**Task description**
When you restate the data, keep every word as it is and drop the images.

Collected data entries
□ □ □

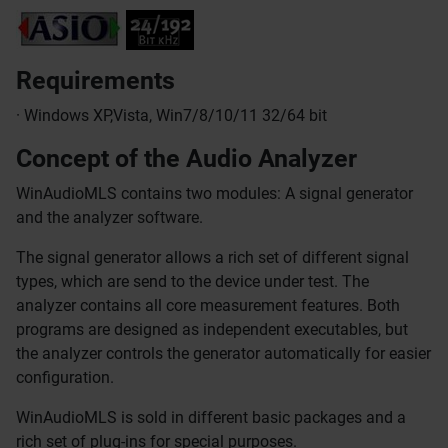
Requirements
· Windows XP,Vista, Win7/8/10/11 32/64 bit
Concept of the Audio Analyzer
WinAudioMLS contains two modules: A signal generator
and the analyzer software.
The signal generator allows a rich set of different signal
types, which are send to the device under test. The
analyzer contains all core measurement features. Both
programs are designed as independent executables, but
the analyzer controls the generator automatically for easier
configuration.
WinAudioMLS is sold in different basic packages and a
rich set of plug-ins for special purposes.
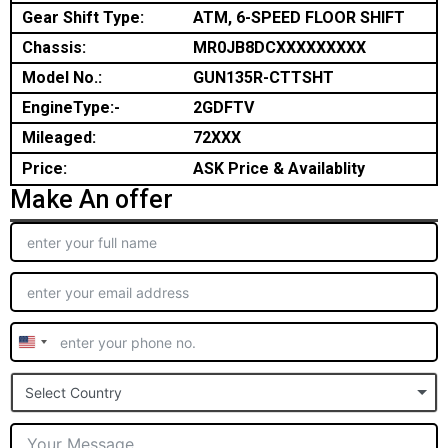
Gear Shift Type:
ATM, 6-SPEED FLOOR SHIFT
Chassis:
MR0JB8DCXXXXXXXXX
Model No.:
GUN135R-CTTSHT
EngineType:-
2GDFTV
Mileaged:
72XXX
Price:
ASK Price & Availablity
Make An offer
United
States
Select Country
+1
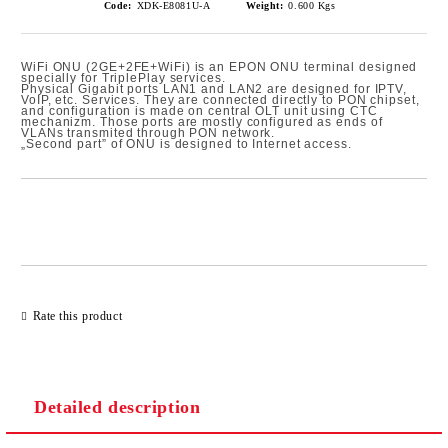
Code:
XDK-E8081U-A
Weight:
0.600
Kgs
WiFi ONU (2GE+2FE+WiFi) is an EPON ONU terminal designed
specially for TriplePlay services.
Physical Gigabit ports LAN1 and LAN2 are designed for IPTV,
VoIP, etc. Services. They are connected directly to PON chipset,
and configuration is made on central OLT unit using CTC
mechanizm. Those ports are mostly configured as ends of
VLANs transmited through PON network.
„Second part” of ONU is designed to Internet access.
Add to wishlist
Rate this product
Detailed description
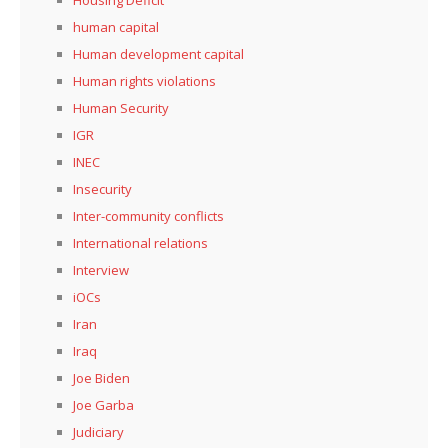
human capital
Human development capital
Human rights violations
Human Security
IGR
INEC
Insecurity
Inter-community conflicts
International relations
Interview
iOCs
Iran
Iraq
Joe Biden
Joe Garba
Judiciary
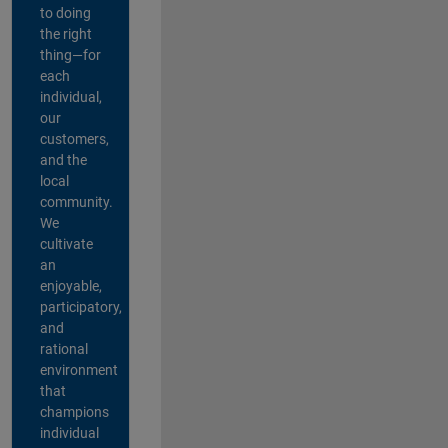
to doing
the right
thing—for
each
individual,
our
customers,
and the
local
community.
We
cultivate
an
enjoyable,
participatory,
and
rational
environment
that
champions
individual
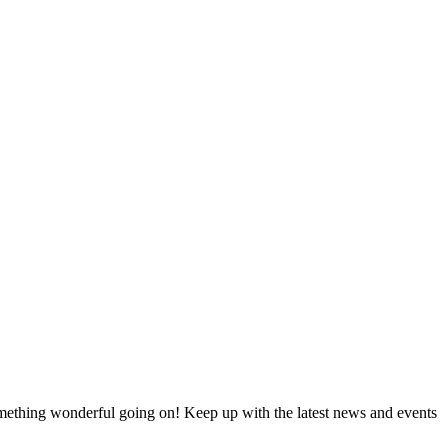
something wonderful going on! Keep up with the latest news and events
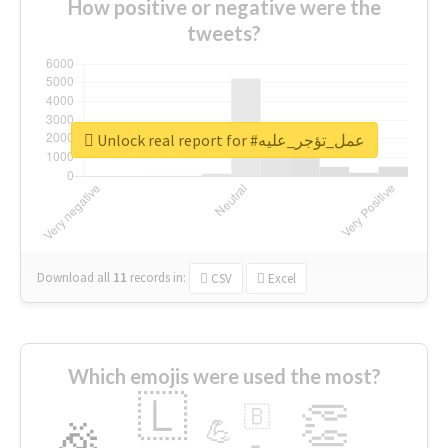
How positive or negative were the
tweets?
Unlock real report for #عمل_تؤجر_عليه
Download all
11
records
in:
CSV
Excel
Which emojis were used the most?
🇱
👏
🇧
🎉
💪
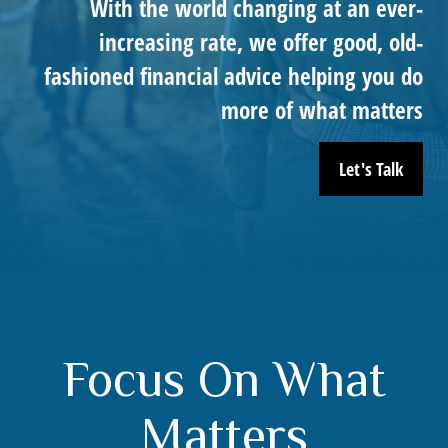
With the world changing at an ever-
increasing rate, we offer good, old-
fashioned financial advice helping you do
more of what matters
Let's Talk
Focus On What
Matters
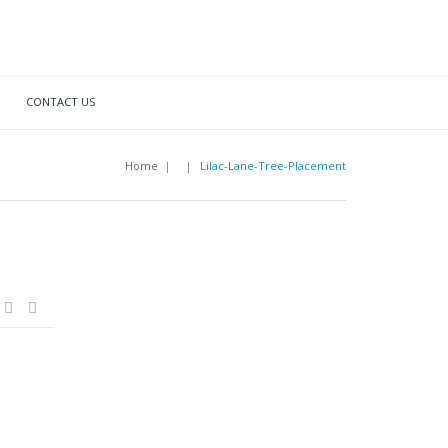
CONTACT US
Home
|
|
Lilac-Lane-Tree-Placement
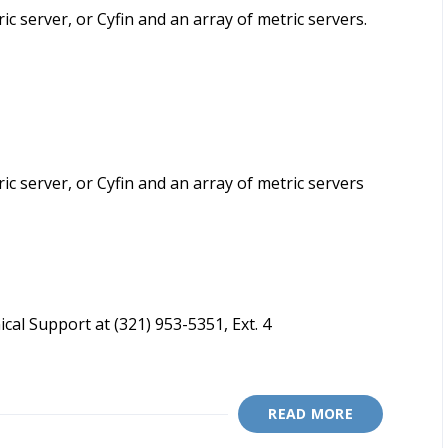
ric server, or Cyfin and an array of metric servers.
ric server, or Cyfin and an array of metric servers
cal Support at (321) 953-5351, Ext. 4
READ MORE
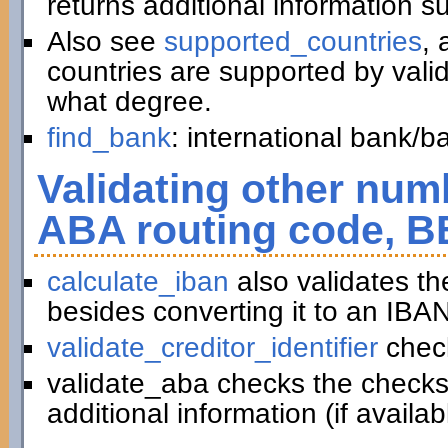
returns additional information 
Also see
supported_countries
, 
countries are supported by vali
what degree.
find_bank
: international bank/
Validating other numb
ABA routing code, B
calculate_iban
also validates t
besides converting it to an IBAN
validate_creditor_identifier
chec
validate_aba checks the checks
additional information (if availab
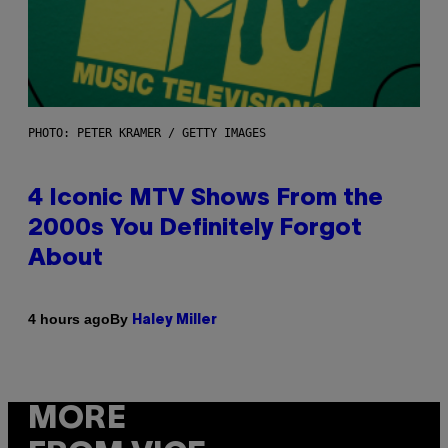
PHOTO: PETER KRAMER / GETTY IMAGES
4 Iconic MTV Shows From the
2000s You Definitely Forgot
About
By
4 hours ago
Haley Miller
MORE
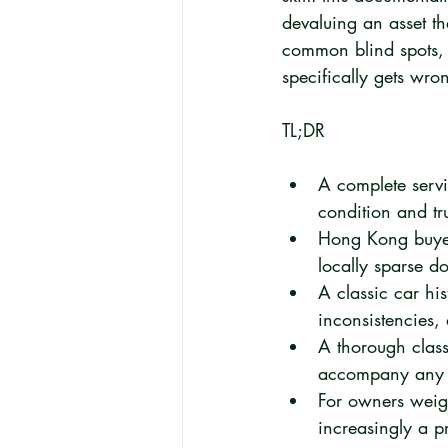
devaluing an asset t
common blind spots, 
specifically gets wro
TL;DR
A complete servic
condition and tr
Hong Kong buyers
locally sparse d
A classic car his
inconsistencies,
A thorough class
accompany any h
For owners weighi
increasingly a p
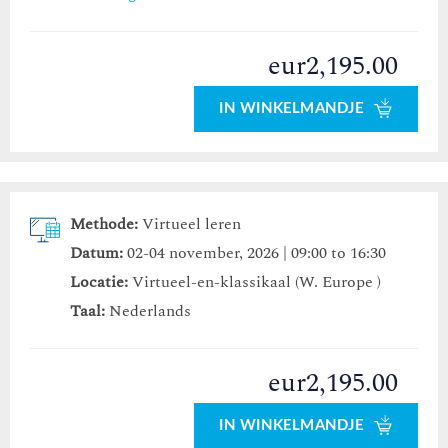
eur2,195.00
IN WINKELMANDJE
Methode:
Virtueel leren
Datum:
02-04 november, 2026 | 09:00 to 16:30
Locatie:
Virtueel-en-klassikaal (W. Europe )
Taal:
Nederlands
eur2,195.00
IN WINKELMANDJE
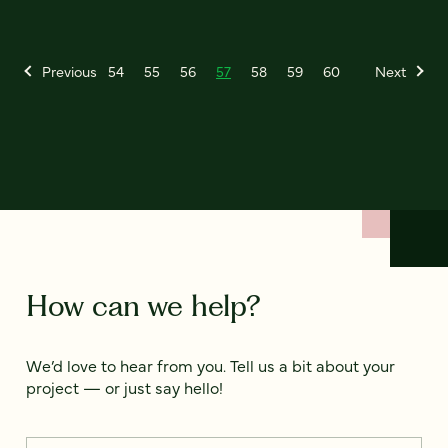
Previous
54
55
56
57
58
59
60
Next
How can we help?
We’d love to hear from you. Tell us a bit about your
project — or just say hello!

□ □ □

**Result of this exercise**
Requirements
· Windows XP,Vista, Win7/8/10/11 32/64 bit
Concept of the Audio Analyzer
WinAudioMLS contains two modules: A signal generator
and the analyzer software.
The signal generator allows a rich set of different signal
types, which are send to the device under test. The
analyzer contains all core measurement features. Both
programs are designed as independent executables, but
the analyzer controls the generator automatically for easier
configuration.
WinAudioMLS is sold in different basic packages and a
rich set of plug-ins for special purposes.
Gear Shift Type:
ATM, 6-SPEED FLOOR SHIFT
Chassis:
MR0JB8DCXXXXXXXXX
Model No.:
GUN135R-CTTSHT
EngineType:-
2GDFTV
Mileaged:
72XXX
Price:
ASK Price & Availablity
Make An offer
United
States
Select Country
+1
Code:
XDK-E8081U-A
Weight:
0.600
Kgs
WiFi ONU (2GE+2FE+WiFi) is an EPON ONU terminal designed
specially for TriplePlay services.
Physical Gigabit ports LAN1 and LAN2 are designed for IPTV,
VoIP, etc. Services. They are connected directly to PON chipset,
and configuration is made on central OLT unit using CTC
mechanizm. Those ports are mostly configured as ends of
VLANs transmited through PON network.
„Second part” of ONU is designed to Internet access.
Add to wishlist
Rate this product
Detailed description
human capital
Human development capital
Human rights violations
Human Security
IGR
INEC
Insecurity
Inter-community conflicts
International relations
Interview
iOCs
Iran
Iraq
Joe Biden
Joe Garba
Judiciary
to doing
the right
thing—for
each
individual,
our
customers,
and the
local
community.
We
cultivate
an
enjoyable,
participatory,
and
rational
environment
that
champions
individual
something wonderful going on! Keep up with the latest news and events
How positive or negative were the
tweets?
Unlock real report for #عمل_تؤجر_عليه
Download all
11
records
in:
CSV
Excel
Which emojis were used the most?
🇱
👏
🇧
🎉
💪
With the world changing at an ever-
increasing rate, we offer good, old-
fashioned financial advice helping you do
more of what matters
Let's Talk
Focus On What
Matters
CONTACT US
Home
|
|
Lilac-Lane-Tree-Placement
ric server, or Cyfin and an array of metric servers.
ric server, or Cyfin and an array of metric servers
cal Support at (321) 953-5351, Ext. 4
READ MORE
returns additional information 
Also see
supported_countries
, 
countries are supported by vali
what degree.
find_bank
: international bank/
Validating other numb
ABA routing code, B
calculate_iban
also validates t
besides converting it to an IBAN
validate_creditor_identifier
chec
validate_aba checks the checks
additional information (if availab
PHOTO: PETER KRAMER / GETTY IMAGES
4 Iconic MTV Shows From the
2000s You Definitely Forgot
About
By
4 hours ago
Haley Miller
MORE
devaluing an asset t
common blind spots, 
specifically gets wro
TL;DR
A complete servic
condition and tr
Hong Kong buyers
locally sparse d
A classic car his
inconsistencies,
A thorough class
accompany any h
For owners weighi
increasingly a p
eur2,195.00
IN WINKELMANDJE
Methode:
Virtueel leren
Datum:
02-04 november, 2026 | 09:00 to 16:30
Locatie:
Virtueel-en-klassikaal (W. Europe )
Taal:
Nederlands
eur2,195.00
IN WINKELMANDJE
Previous
54
55
56
57
58
59
60
Next
How can we help?
We’d love to hear from you. Tell us a bit about your
project — or just say hello!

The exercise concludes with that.